**Task goal:**
Return the lines below that contain the word "export".

═════ Extracted records

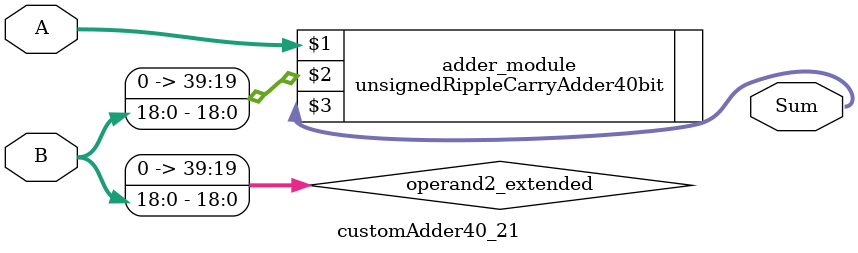
<source format=v>
module customAdder40_21(
                        input [39 : 0] A,
                        input [18 : 0] B,
                        
                        output [40 : 0] Sum
                );

        wire [39 : 0] operand2_extended;
        
        assign operand2_extended =  {21'b0, B};
        
        unsignedRippleCarryAdder40bit adder_module(
            A,
            operand2_extended,
            Sum
        );
        
        endmodule
        
</source>
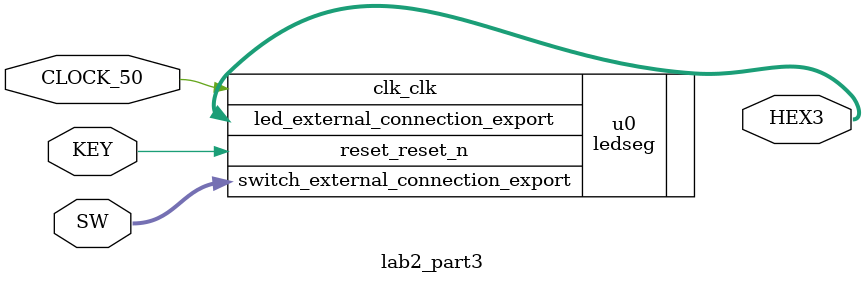
<source format=v>
module lab2_part3(
	 input CLOCK_50,
	 input [0:0] KEY,
	 input [3:0] SW,
	 output [6:0] HEX3
);

    ledseg u0 (
        .clk_clk                           (CLOCK_50),                           //                        clk.clk
        .reset_reset_n                     (KEY[0]),                     //                      reset.reset_n
        .led_external_connection_export    (HEX3),    //    l_connection.export
        .switch_external_connection_export (SW[3:0])  // switch_external_connection.export
    );

endmodule
</source>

══════════

**Response area:**
        .led_external_connection_export    (HEX3),    //    l_connection.export
        .switch_external_connection_export (SW[3:0])  // switch_external_connection.export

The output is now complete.